Texte fourni:
################

Engagement de caution solidaire - Violation de l'article 1854 du Code civil (non) - Procuration. Acte sous seing privé - Application de l'article 1173 du Code civil (non) - Acte authentique non application de l'article 1173 du Code civil - Portée de l'action récursoire de la caution - Article 1872 du Code civil une autre caution - Contribution de celle-ci à la dette dans la proportion de ses intérêts dans une société

Résumé🔗

L'acte de procuration qui ne contient pas une véritable promesse unilatérale du mandant, lequel ne peut être engagé que par le contrat conclu ensuite par le mandataire agissant en vertu des pouvoirs qui lui ont été conférés, n'est pas soumis à la formalité du « bon pour » prescrite par l'article 1173 du Code civil.

Les actes notariés étant des actes authentiques ne sont pas soumis aux dispositions de l'article 1173 du Code civil.

################

Matériel fourni:

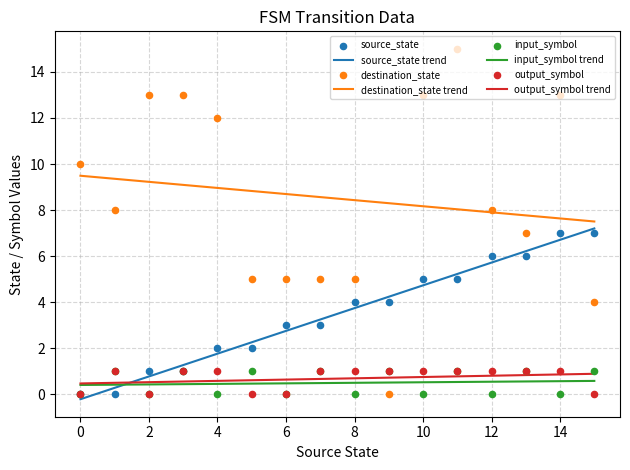

Which series has the largest total across all categories?

destination_state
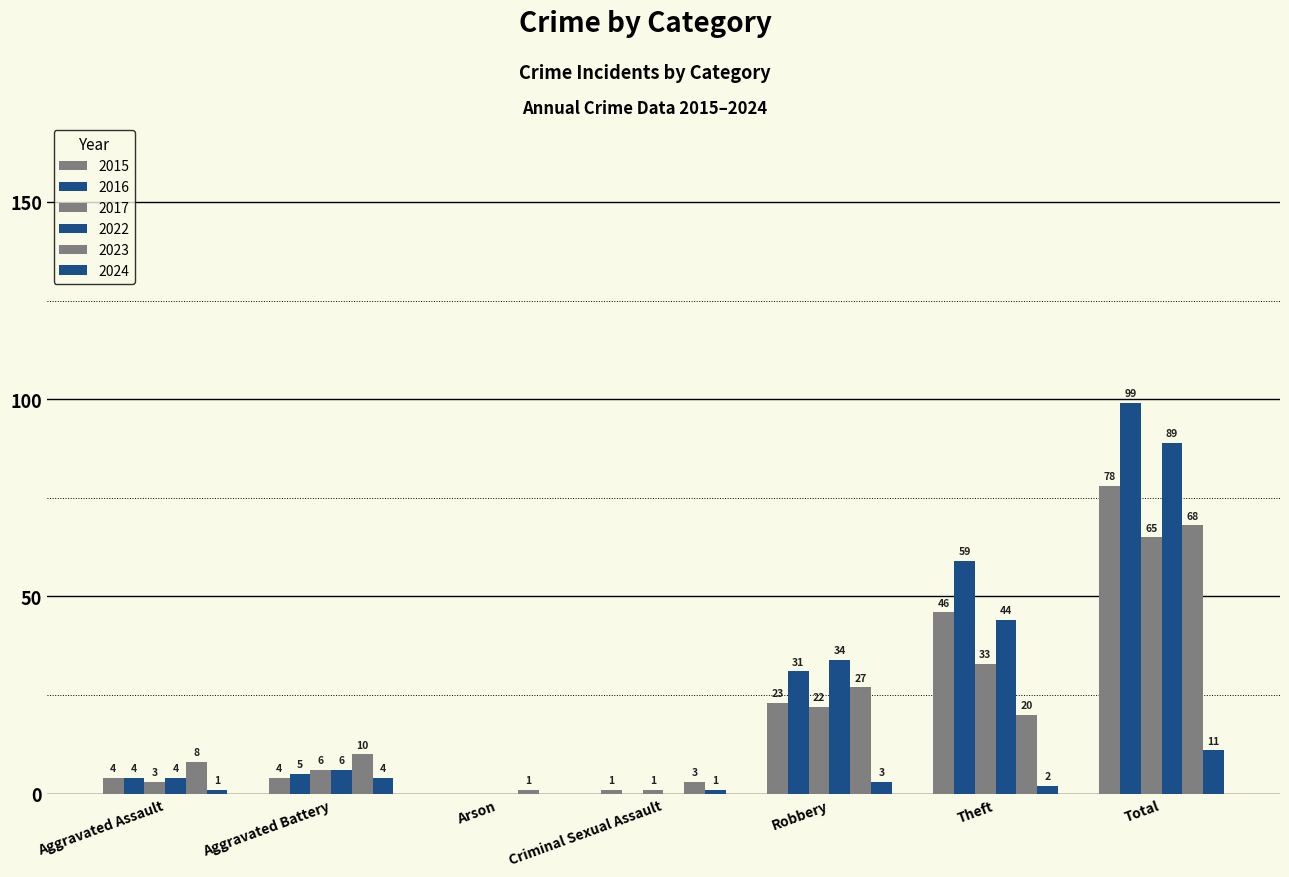

Are the bars grouped side by side (vs. stacked)?

Yes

################

Vos consignes:
En vous appuyant sur le texte sur l'engagement de caution solidaire, expliquez en une à trois phrases pourquoi l'acte de procuration échappe à la formalité du « bon pour ». Le matériel n'intervient pas dans ce travail.

Solution du problème:
L'acte de procuration ne contient pas de véritable promesse unilatérale du mandant. Celui-ci ne peut être engagé que par le contrat conclu ensuite par le mandataire, qui agit en vertu des pouvoirs qui lui ont été conférés. La formalité prescrite par l'article 1173 du Code civil ne s'applique donc pas à cet acte.